Ngabuburit Pengawasan Dari Pencegahan Ke Penegakan : Strategi Pengawasan Partisipatif Dan Keadilan Pemilu
|
humasbawaslumaluku-Senin (09/03/26), Kegiatan Ngabuburit Pengawasan kembali berlanjut. Bertempat di Ruang rapat kantor Bawaslu Provinsi Maluku kegiatan dilakukan lewat meeting zoom dengan menyasar masyarakat umum bertemakan “Dari Pencegahan Ke Penegakan : Strategi Pengawasan Partisipatif Dan Keadilan Pemilu”
Kegiatan ini bertujuan memperkuat kesadaran publik dalam meningkatkan pencegahan pelanggaran pemilu dengan melakukan pengawasan partisipatif. Anggota Bawaslu Provinsi Maluku, Daim Baco Rahawarin hadir menjadi narasumber pada kegiatan ini, selain Daim, Bawaslu juga menggandeng Kader P2P (Pendidikan Pengawas Partisipatif), Zunaira Nakul untuk menyampaikan materi pada kegiatan ini.
Dalam paparannya Daim Baco menegaskan Kualitas demokrasi bukan saja urusan lembaga, dan Personal, melainkan menjadi urusan bersama, ini berarti ruang partisipasi menguatkan peran strategis warga dalam proses pengawasan, disampaikan bahwa Maluku merupakan daerah Kepulauan yang luas Lautnya lebih besar Dari pada daratan, Sehingga dalam konteks untuk melakukan pengawasan dibutuhkan peran masyarakat sebagai partisipatif guna memberikan edukasi kepada masyarkat akan pentingnya proses pemilu yang baik. Hal ini juga dengan sendirinya dapat menekan potensi pelanggaran yang akan muncul sewaktu waktu.

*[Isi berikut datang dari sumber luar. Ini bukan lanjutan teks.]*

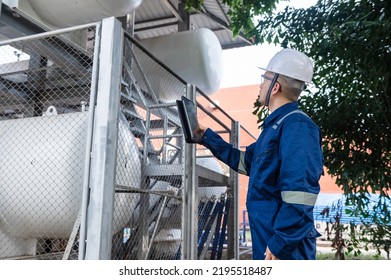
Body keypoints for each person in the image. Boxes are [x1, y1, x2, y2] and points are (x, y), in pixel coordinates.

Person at [195, 48, 324, 260]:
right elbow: (245, 162)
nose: (260, 84)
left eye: (264, 79)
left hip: (284, 246)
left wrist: (280, 242)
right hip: (269, 236)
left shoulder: (297, 125)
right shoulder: (274, 128)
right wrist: (206, 137)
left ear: (275, 86)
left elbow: (300, 193)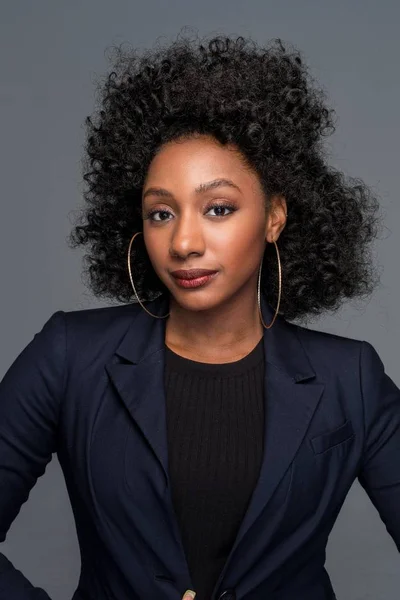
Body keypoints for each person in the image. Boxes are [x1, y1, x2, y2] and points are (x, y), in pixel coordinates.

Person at [0, 31, 399, 600]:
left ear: (274, 216)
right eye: (161, 213)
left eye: (218, 208)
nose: (184, 241)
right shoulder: (70, 357)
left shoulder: (350, 378)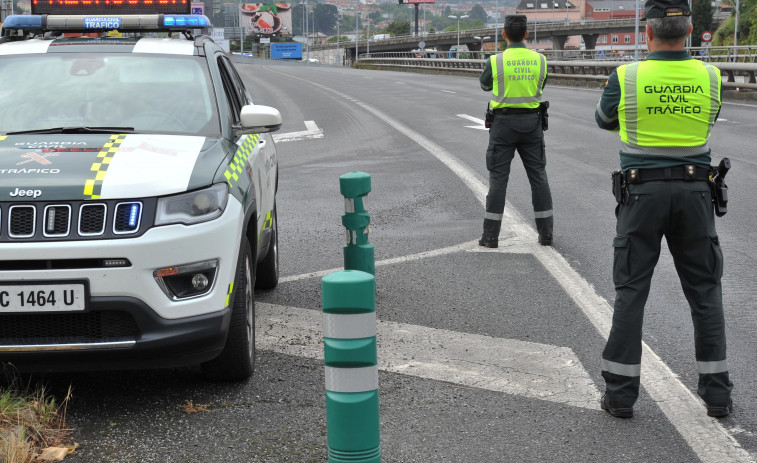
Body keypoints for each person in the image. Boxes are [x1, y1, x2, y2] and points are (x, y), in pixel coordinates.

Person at [595, 0, 733, 418]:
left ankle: (620, 397)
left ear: (648, 33)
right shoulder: (711, 76)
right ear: (690, 31)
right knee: (705, 291)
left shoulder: (626, 75)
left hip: (641, 195)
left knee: (631, 291)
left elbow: (604, 120)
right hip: (695, 193)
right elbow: (709, 120)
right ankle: (717, 396)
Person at [478, 15, 553, 248]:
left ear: (503, 34)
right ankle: (546, 234)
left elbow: (484, 84)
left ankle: (491, 237)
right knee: (538, 177)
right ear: (527, 34)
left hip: (503, 125)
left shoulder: (496, 61)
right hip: (532, 124)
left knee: (498, 180)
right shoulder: (540, 60)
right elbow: (540, 86)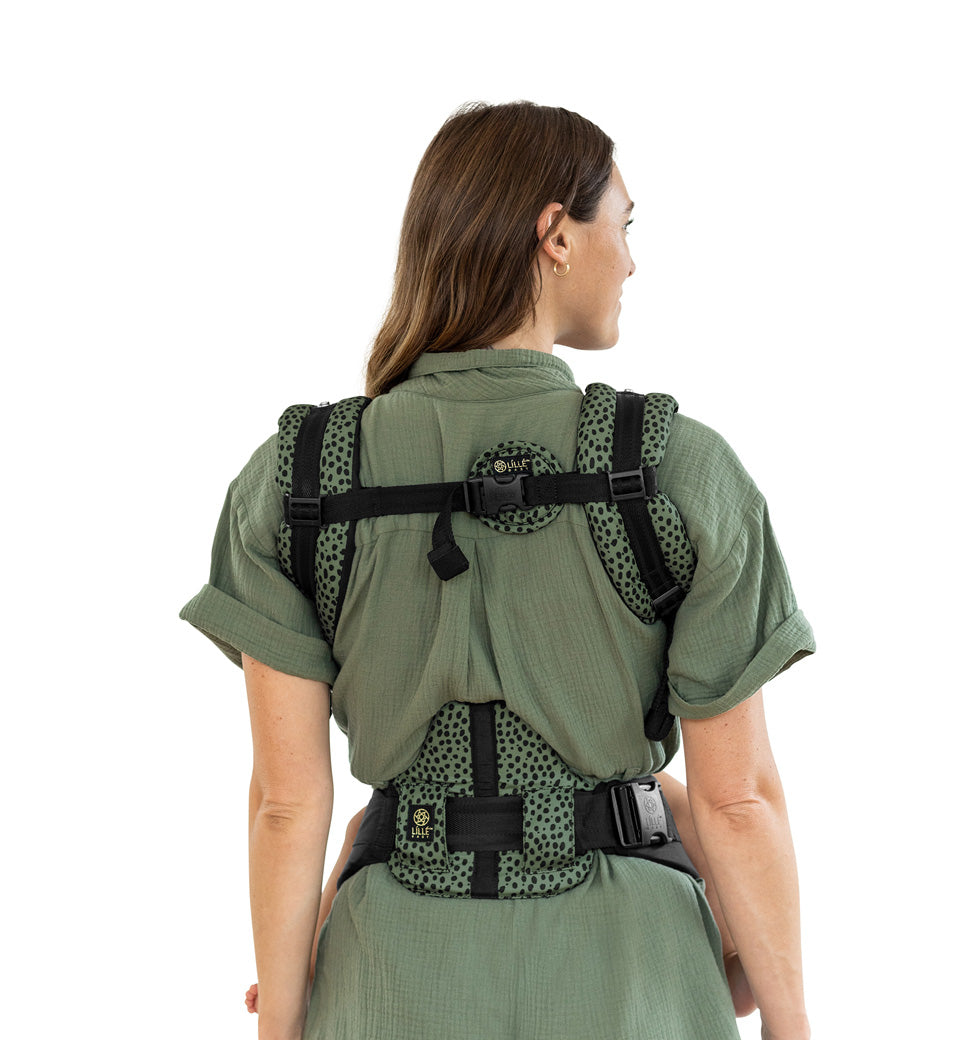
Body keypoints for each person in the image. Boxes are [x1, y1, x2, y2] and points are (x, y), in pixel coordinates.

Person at [181, 100, 814, 1040]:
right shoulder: (673, 469)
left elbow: (287, 802)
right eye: (624, 224)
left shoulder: (298, 482)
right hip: (632, 976)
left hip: (390, 973)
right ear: (556, 235)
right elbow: (738, 798)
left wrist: (282, 1018)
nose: (631, 260)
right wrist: (789, 1019)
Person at [243, 772, 757, 1018]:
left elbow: (361, 832)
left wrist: (299, 974)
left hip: (414, 935)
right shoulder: (655, 795)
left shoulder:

“Kerawanan sering muncul pada area yang sulit dijangkau untuk itu dibutuhkan pengawasan lewat ruang-ruang digital dan juga melibatkan seluruh Potensi yang ada. Bisa melalui, Kepala Desa, Kepala Pemuda dan seluruh elemen masyarakat lainnya,: ungkap Daim.
Sementara itu, Zunaira Nakul mengatakan masa non tahapan ini merupakan fase yang sangat strategis untuk menanamkan nilai demokrasi, Serta memperkuat pendidikan politik dan juga mengajak seluruh elemen masyarakat untuk sama sama melakukan pengawasan partisipatif.
Kata dia, Bawaslu perlu untuk senantiasa menggandeng seluruh elemen masyarakat terutama mahasiswa untuk edukasi politik Sejak dini.
“Pengawasan partisipatif ini tidak hanya Dilakukan pada saat momentum pemilu dan pemilihan berlangsung, tetapi pengawasan partisipatif harus dilakukan secara berkelanjutan secara terus menerus sehingga demokrasi dapat terjaga,” terang dia.